L’ancien chef de l’État ivoirien, Henri Konan Bédié avec l’ex-Président Laurent Gbagbo.

L’histoire va-t-elle se réécrire, à l’envers, si on peut dire, avec cette fois un front Bédié/Gbagbo contre Ouattara ? Alors qu’en 2010, Bédié avait choisi de se liguer avec Ouattara pour faire tomber Gbagbo.


Entre ces trois mastodontes de la politique ivoirienne, des inimitiés tenaces existent qui expliquent des changements d’alliance qui semblent défier le simple bon sens. Mais, le désir de vengeance est humain et la guerre politique autorise toutes les armes possibles et disponibles pour éliminer l’adversaire.

Bédié a envoyé deux émissaires à Gbagbo, en Belgique, où il réside. Il s’agit de Maurice Kakou, secrétaire exécutif du PDCI et Chrysotome Blessy, avocat du parti, tous deux membres de l’ethnie Bété, comme Gbagbo. Ce dernier a donné son accord de principe pour participer à la « plateforme de l’opposition » que tente de monter Bédié. Démocratie ou pas, « la politique est la continuation de la guerre par d’autres moyens » comme l’affirme Clausewitz.

L’axe qui est entrain de se mettre en place était prévisible, dès la rupture du pacte Bédié/Ouattara. Le premier s’estime trahi et déconsidéré, lorsque Ouattara a reconduit les ministres PDCI de son gouvernement sans l’en informer.

Sa colère a explosé avec l’action entreprise par Ouattara de mettre sur pied le RHDP (rassemblement des Houphouétistes pour la démocratie et la paix), contre vents et marées, en piétinant l’accord secret qui les liait et qui prévoirait une alternance RDR/PDCI au pouvoir.

C’est ce que Bédié affirme et Soro serait témoin du deal scellé au cours d’une réunion où seraient présents les trois protagonistes. Dans une telle perspective, l’analyse aboutit à une jonction avec Soro qui a, lui aussi quitté le navire du pouvoir Ouattara. Et qui a déjà rencontré Bédié, à plusieurs reprises, et même avant d’acter sa rupture.

Un front « tous contre Ouattara » se dessine et, avec des nuages sombres commencent à s’accumuler dans le ciel ivoirien. La guerre civile qui a ensanglanté le pays est encore fraîche dans les mémoires et les plaies béantes n’ont pas encore cicatrisé.

La montée actuelle des périls devrait pousser tous les patriotes panafricanistes et les amis du continent à prendre langue avec les « ennemis déclarés » pour essayer d’éviter un emballement aux conséquences désastreuses.
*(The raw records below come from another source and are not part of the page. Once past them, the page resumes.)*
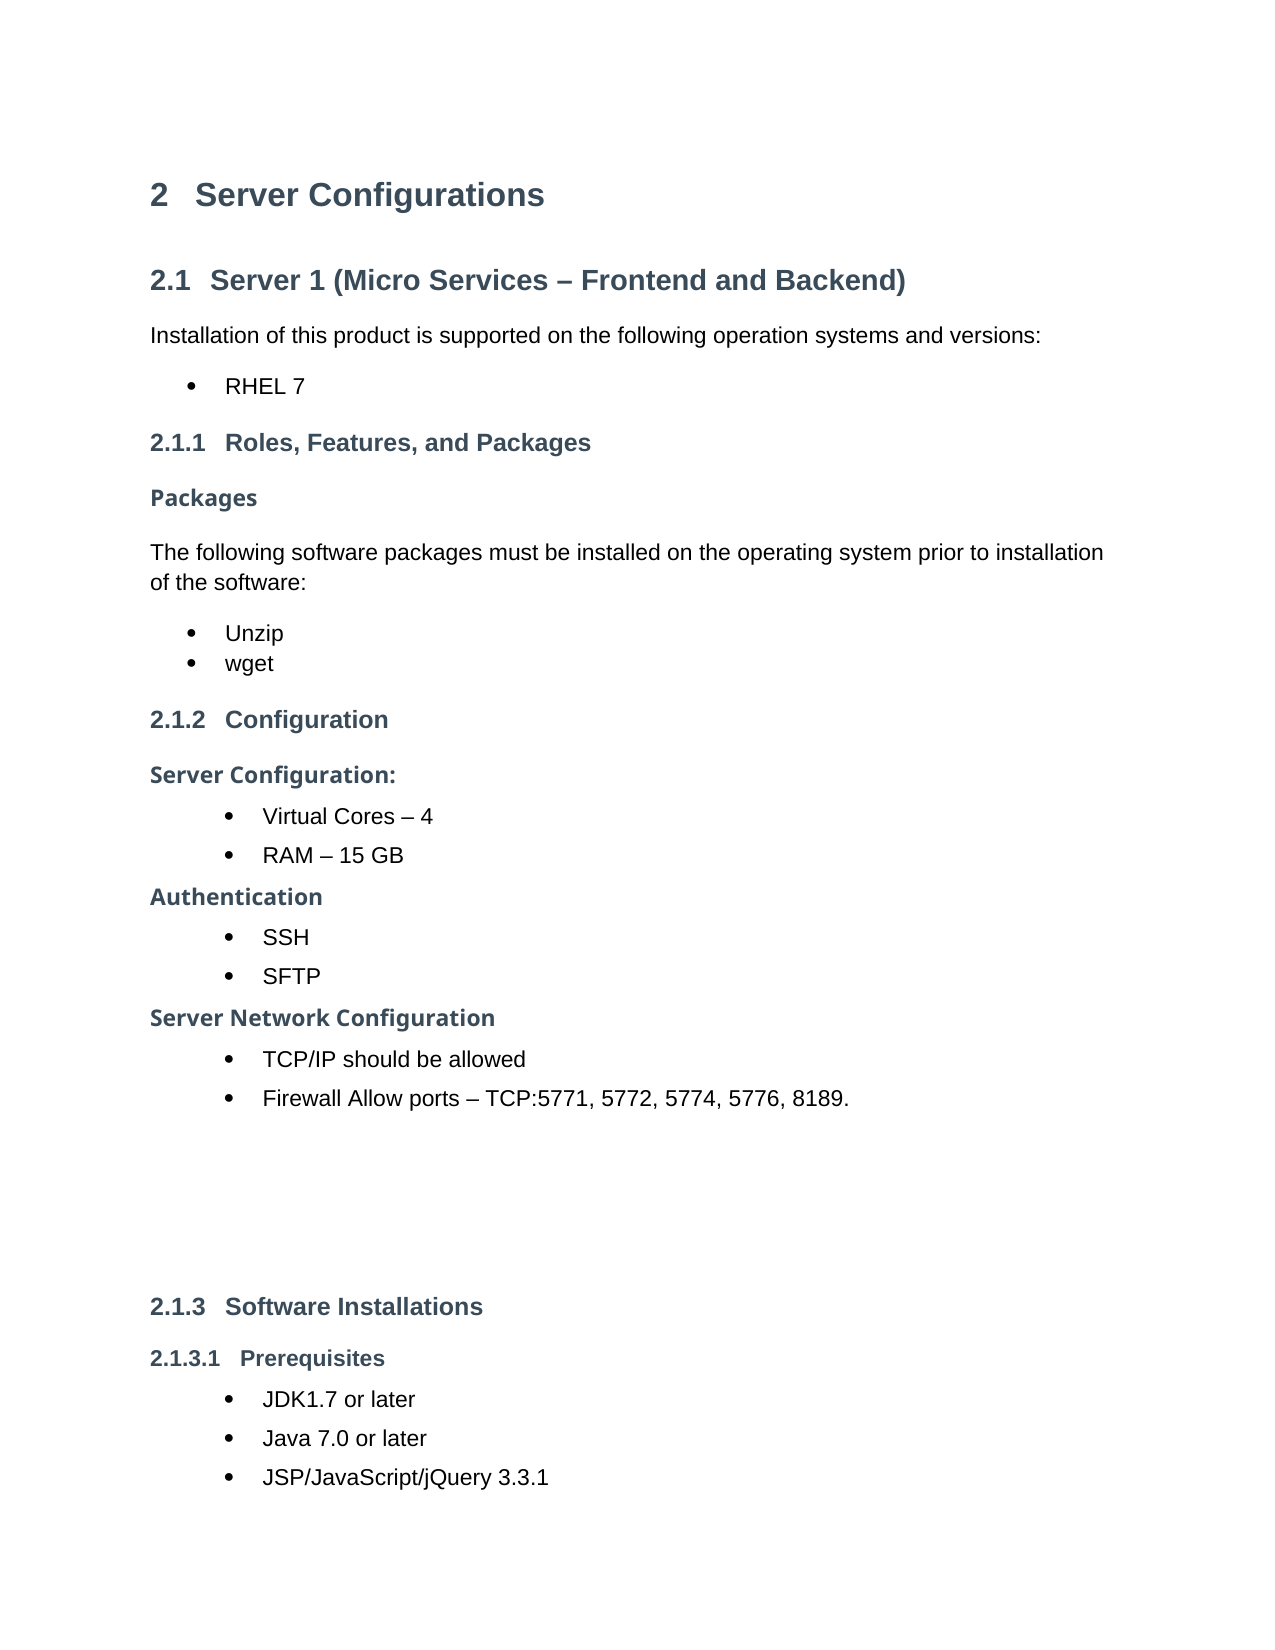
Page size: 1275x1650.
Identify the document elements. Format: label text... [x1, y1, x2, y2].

text Packages [150, 482, 1125, 513]
text Installation of this product is supported on the following operation systems and versions: [150, 322, 1125, 348]
list wget [187, 650, 1125, 677]
text Server Network Configuration [150, 1002, 1125, 1033]
list Java 7.0 or later [225, 1425, 1125, 1451]
list TCP/IP should be allowed [225, 1046, 1125, 1072]
subtitle Roles, Features, and Packages [150, 428, 1125, 457]
text Server Configuration: [150, 759, 1125, 790]
list SFTP [225, 963, 1125, 989]
subtitle Software Installations [150, 1291, 1125, 1320]
list SSH [225, 924, 1125, 951]
list Firewall Allow ports – TCP:5771, 5772, 5774, 5776, 8189. [225, 1085, 1125, 1111]
list JSP/JavaScript/jQuery 3.3.1 [225, 1464, 1125, 1490]
list Virtual Cores – 4 [225, 803, 1125, 829]
subtitle Server 1 (Micro Services – Frontend and Backend) [150, 263, 1125, 297]
text The following software packages must be installed on the operating system prior to installation of the software: [150, 539, 1125, 595]
list Unzip [187, 620, 1125, 646]
list JDK1.7 or later [225, 1386, 1125, 1412]
list RAM – 15 GB [225, 842, 1125, 868]
list RHEL 7 [187, 373, 1125, 399]
text Authentication [150, 881, 1125, 912]
subtitle Prerequisites [150, 1345, 1125, 1372]
subtitle Server Configurations [150, 175, 1125, 213]
subtitle Configuration [150, 705, 1125, 734]
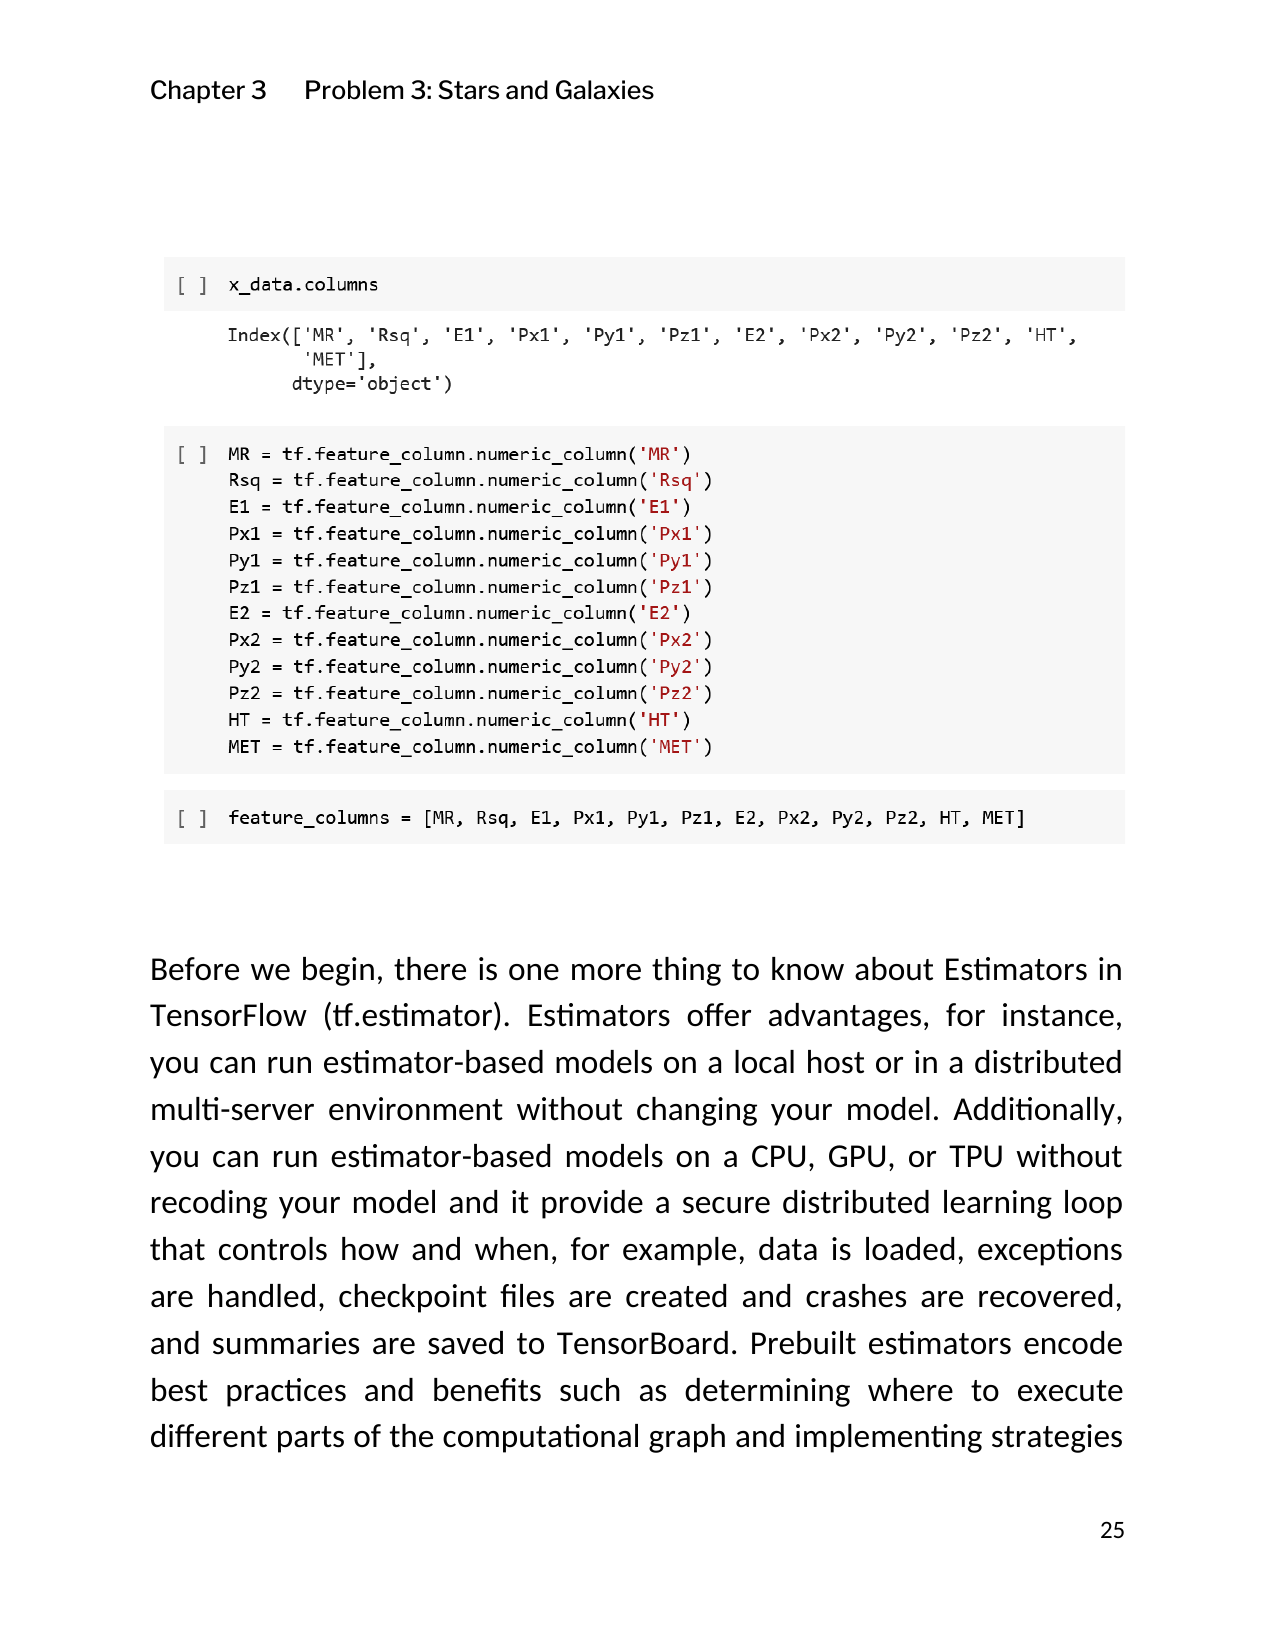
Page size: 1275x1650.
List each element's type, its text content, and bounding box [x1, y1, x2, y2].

picture [150, 246, 1125, 856]
text Before we begin, there is one more thing to know about Estimators in TensorFlow (tf.estimator). Estimators offer advantages, for instance, you can run estimator-based models on a local host or in a distributed multi-server environment without changing your model. Additionally, you can run estimator-based models on a CPU, GPU, or TPU without recoding your model and it provide a secure distributed learning loop that controls how and when, for example, data is loaded, exceptions are handled, checkpoint files are created and crashes are recovered, and summaries are saved to TensorBoard. Prebuilt estimators encode best practices and benefits such as determining where to execute different parts of the computational graph and implementing strategies on a machine or a cluster. They are also terrific for writing events and universally useful summaries. [150, 948, 1125, 1456]
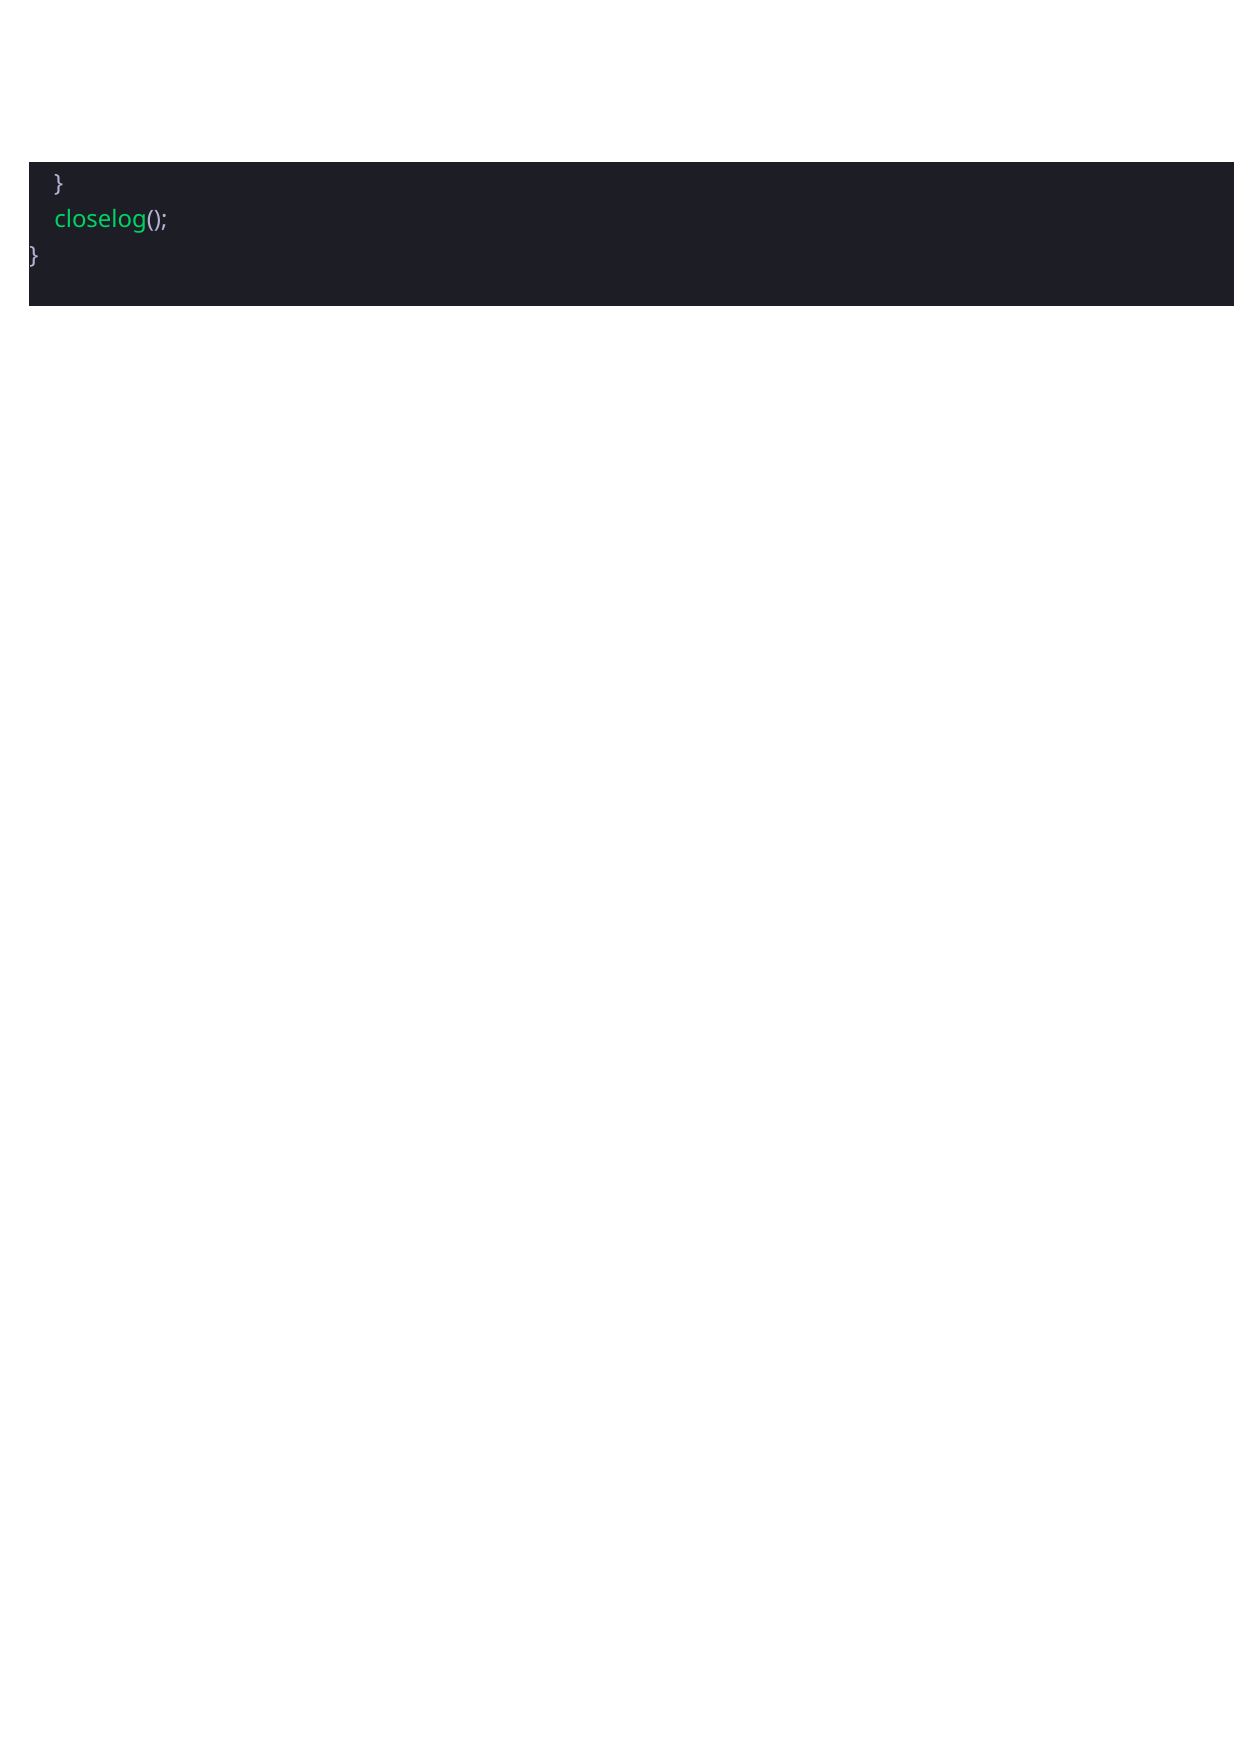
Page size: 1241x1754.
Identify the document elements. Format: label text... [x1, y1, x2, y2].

text closelog(); [29, 198, 1234, 234]
text } [29, 234, 1234, 270]
text } [29, 162, 1234, 198]
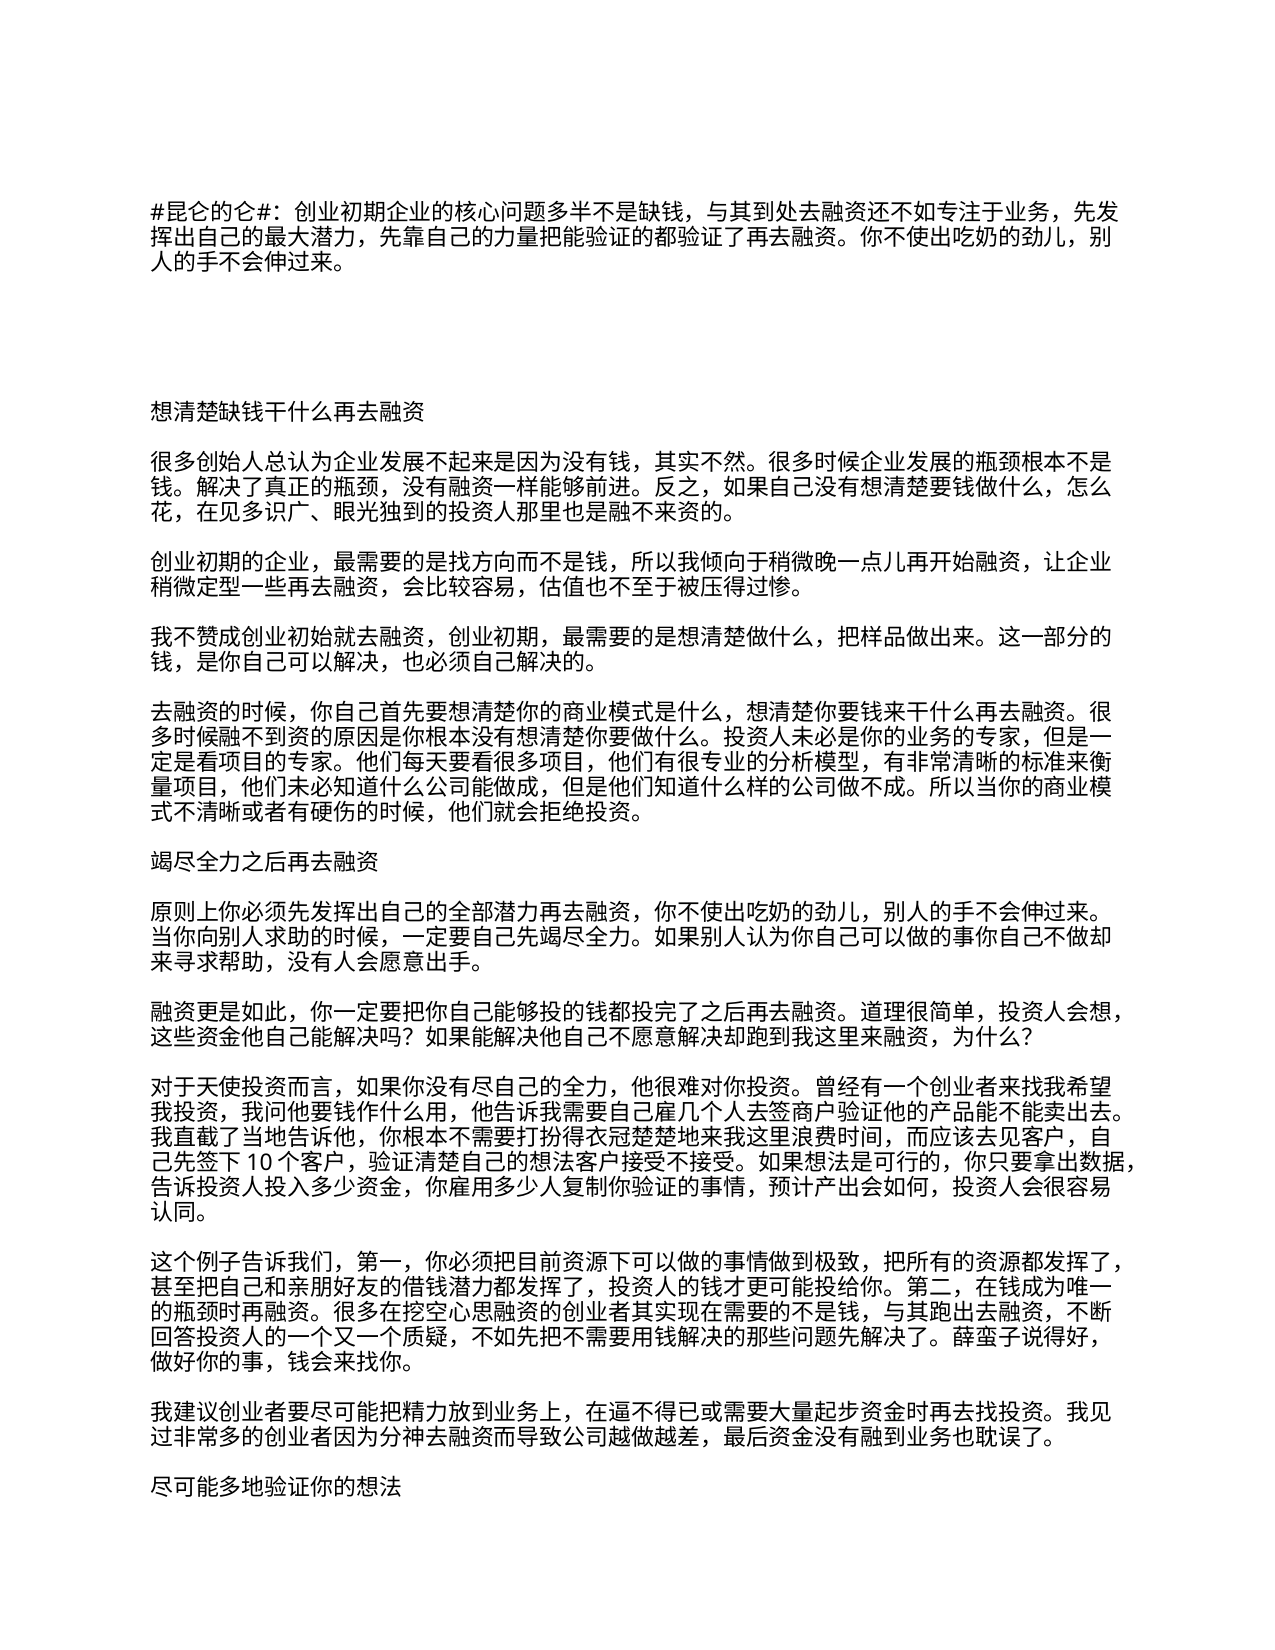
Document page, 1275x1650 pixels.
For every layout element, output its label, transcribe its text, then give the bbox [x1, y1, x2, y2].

text 创业初期的企业，最需要的是找方向而不是钱，所以我倾向于稍微晚一点儿再开始融资，让企业稍微定型一些再去融资，会比较容易，估值也不至于被压得过惨。 [150, 550, 1125, 600]
text 去融资的时候，你自己首先要想清楚你的商业模式是什么，想清楚你要钱来干什么再去融资。很多时候融不到资的原因是你根本没有想清楚你要做什么。投资人未必是你的业务的专家，但是一定是看项目的专家。他们每天要看很多项目，他们有很专业的分析模型，有非常清晰的标准来衡量项目，他们未必知道什么公司能做成，但是他们知道什么样的公司做不成。所以当你的商业模式不清晰或者有硬伤的时候，他们就会拒绝投资。 [150, 700, 1125, 825]
text #昆仑的仑#：创业初期企业的核心问题多半不是缺钱，与其到处去融资还不如专注于业务，先发挥出自己的最大潜力，先靠自己的力量把能验证的都验证了再去融资。你不使出吃奶的劲儿，别人的手不会伸过来。 [150, 200, 1125, 275]
text 我不赞成创业初始就去融资，创业初期，最需要的是想清楚做什么，把样品做出来。这一部分的钱，是你自己可以解决，也必须自己解决的。 [150, 625, 1125, 675]
text 这个例子告诉我们，第一，你必须把目前资源下可以做的事情做到极致，把所有的资源都发挥了，甚至把自己和亲朋好友的借钱潜力都发挥了，投资人的钱才更可能投给你。第二，在钱成为唯一的瓶颈时再融资。很多在挖空心思融资的创业者其实现在需要的不是钱，与其跑出去融资，不断回答投资人的一个又一个质疑，不如先把不需要用钱解决的那些问题先解决了。薛蛮子说得好，做好你的事，钱会来找你。 [150, 1250, 1125, 1375]
text 尽可能多地验证你的想法 [150, 1475, 1125, 1500]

Non seulement pour la Côte d’Ivoire, mais pour tout le continent, en commençant par région occidentale.

La Côte d’Ivoire est le moteur économique principal de l’UEMOA (union économique et monétaire ouest-africaine) ; Elle a un taux de croissance qui explose (prévu à 7,5% en 2019), dopé par les exportations de cacao (le FISC a encaissé 390 milliards en 2018) et les investissements publics pilotés, avec dextérité, par un président de la République, Ouattara, économiste réputé, ancien fonctionnaire du FMI et ancien directeur général de la BCEAO (banque centrale des États de l’Afrique de l’Ouest).

C’est ce boom économique exceptionnel qui est menacé, si jamais, le conflit politique, en cours, atteint un point de non retour. Il urge donc d’agir maintenant pour calmer le jeu, car c’est encore possible.

Le choc des égo est inévitable dans le marigot politique, mais il y a encore de la place pour un « compromis dynamique ». Toutefois le temps est compté.